Unauthorised absence should be dealt with by a series of warnings which could ultimately end up with dismissal with notice. A straight dismissal for an unauthorised absence would be risky, if an employee has two or more years of service, they might be able to bring a claim for unfair dismissal against the employer.
However, some cases of unauthorised absence could be classed as gross misconduct, for example, if an employee has been refused holiday for certain dates, but takes the time off anyway. This would be an unauthorised absence but could also be deemed as insubordination and could justify a more serious disciplinary sanction.
Employers need to consider each situation of unauthorised absence on an individual basis, employees will often have an excuse for failure to attend work. This can be confusion on their shift patterns or workdays which normally would not be an excusable reason, however, the sudden death of a family member or being involved in a serious accident would normally be sufficient to justify the absence.
The disciplinary hearing should be conducted in line with the company’s normal disciplinary procedure.
If the employee fails to attend the disciplinary hearing and there has been no contact from the employee or any information received, the meeting should be rescheduled, and the employee allowed one more opportunity to attend.
The letter of invitation sent to the employee should be sent again by recorded delivery and to their email address if they have one.

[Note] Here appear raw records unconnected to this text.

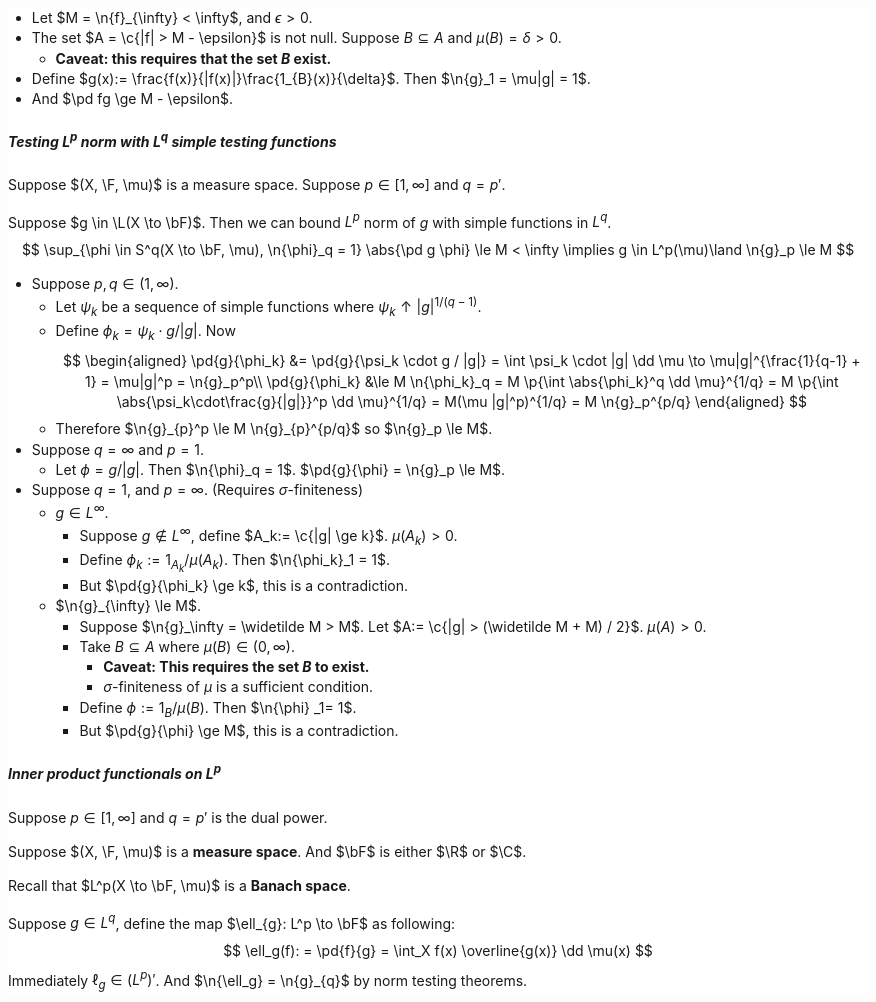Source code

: - Let $M = \n{f}_{\infty} < \infty$, and $\epsilon > 0$.
- The set $A = \c{|f| > M - \epsilon}$ is not null. Suppose $B \subseteq A$ and $\mu(B) = \delta > 0$.
  - **Caveat: this requires that the set $B$ exist.**
- Define $g(x):= \frac{f(x)}{|f(x)|}\frac{1_{B}(x)}{\delta}$. Then $\n{g}_1 = \mu|g| = 1$.
- And $\pd fg \ge M - \epsilon$.

##### Testing $L^p$ norm with $L^q$ simple testing functions

Suppose $(X, \F, \mu)$ is a measure space. Suppose $p \in [1, \infty]$ and $q = p'$.

Suppose $g \in \L(X \to \bF)$. Then we can bound $L^p$ norm of $g$ with simple functions in $L^q$.
$$
\sup_{\phi \in S^q(X \to \bF, \mu), \n{\phi}_q = 1} \abs{\pd g \phi} \le M < \infty \implies g \in L^p(\mu)\land \n{g}_p \le M
$$

- Suppose $p, q \in (1, \infty)$.
  - Let $\psi_k$ be a sequence of simple functions where $\psi_k \uparrow |g|^{1/(q-1)}$.
  - Define $\phi_k = \psi_k \cdot g/|g|$. Now
    $$
    \begin{aligned}
    \pd{g}{\phi_k} &= \pd{g}{\psi_k \cdot g / |g|} = \int \psi_k \cdot |g| \dd \mu \to \mu|g|^{\frac{1}{q-1} + 1} = \mu|g|^p = \n{g}_p^p\\
    \pd{g}{\phi_k} &\le M \n{\phi_k}_q = M \p{\int \abs{\phi_k}^q \dd \mu}^{1/q} = M \p{\int \abs{\psi_k\cdot\frac{g}{|g|}}^p \dd \mu}^{1/q} = M(\mu |g|^p)^{1/q} = M \n{g}_p^{p/q}
    \end{aligned}
    $$
  - Therefore $\n{g}_{p}^p \le M \n{g}_{p}^{p/q}$ so $\n{g}_p \le M$.
- Suppose $q = \infty$ and $p = 1$.
  - Let $\phi = g / |g|$. Then $\n{\phi}_q = 1$. $\pd{g}{\phi} = \n{g}_p \le M$.
- Suppose $q = 1$, and $p = \infty$. (Requires $\sigma$-finiteness)
  - $g \in L^\infty$.
    - Suppose $g \notin L^\infty$, define $A_k:= \c{|g| \ge k}$. $\mu(A_k) > 0$.
    - Define $\phi_k := 1_{A_k}/\mu(A_k)$. Then $\n{\phi_k}_1 = 1$.
    - But $\pd{g}{\phi_k} \ge k$, this is a contradiction.
  - $\n{g}_{\infty} \le M$.
    - Suppose $\n{g}_\infty = \widetilde M > M$. Let $A:= \c{|g| > (\widetilde M + M) / 2}$. $\mu(A) > 0$.
    - Take $B \subseteq A$ where $\mu(B) \in (0, \infty)$.
      - **Caveat: This requires the set $B$ to exist.**
      - $\sigma$-finiteness of $\mu$ is a sufficient condition.
    - Define $\phi:= 1_B/\mu(B)$. Then $\n{\phi} _1= 1$.
    - But $\pd{g}{\phi} \ge M$, this is a contradiction.

##### Inner product functionals on $L^p$

Suppose $p \in [1, \infty]$ and $q = p'$ is the dual power.

Suppose $(X, \F, \mu)$ is a **measure space**. And $\bF$ is either $\R$ or $\C$.

Recall that $L^p(X \to \bF, \mu)$ is a **Banach space**.

Suppose $g \in L^q$, define the map $\ell_{g}: L^p \to \bF$ as following:
$$
\ell_g(f): = \pd{f}{g} = \int_X f(x) \overline{g(x)} \dd \mu(x)
$$
Immediately $\ell_g \in (L^p)'$. And $\n{\ell_g} = \n{g}_{q}$ by norm testing theorems.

The letter should also state that it is a rescheduled disciplinary and if the employee fails to attend or make contact with the company then this will result in the hearing being held in the employee’s absence and a decision will be made in their absence.
If a disciplinary sanction is issued to the employee, then the employee must be given the right to appeal in line with the disciplinary policy.
An employee has the statutory right to be accompanied at any disciplinary hearing by either a colleague or a trade union representative.
What are the consequences of unauthorised absences?
An employee who has a history of unauthorised absences may receive a written warning that outlines potential severe disciplinary action if the behaviour persists. The ultimate disciplinary measure that an employer could take is the termination of employment.
Can employment be dismissed due to an unauthorised absence?
Yes, an employee can be fired for misconduct, including consistent tardiness or unauthorised absence from work. To ensure a fair dismissal, the employer should schedule a meeting with the employee and explain the reason for the dismissal.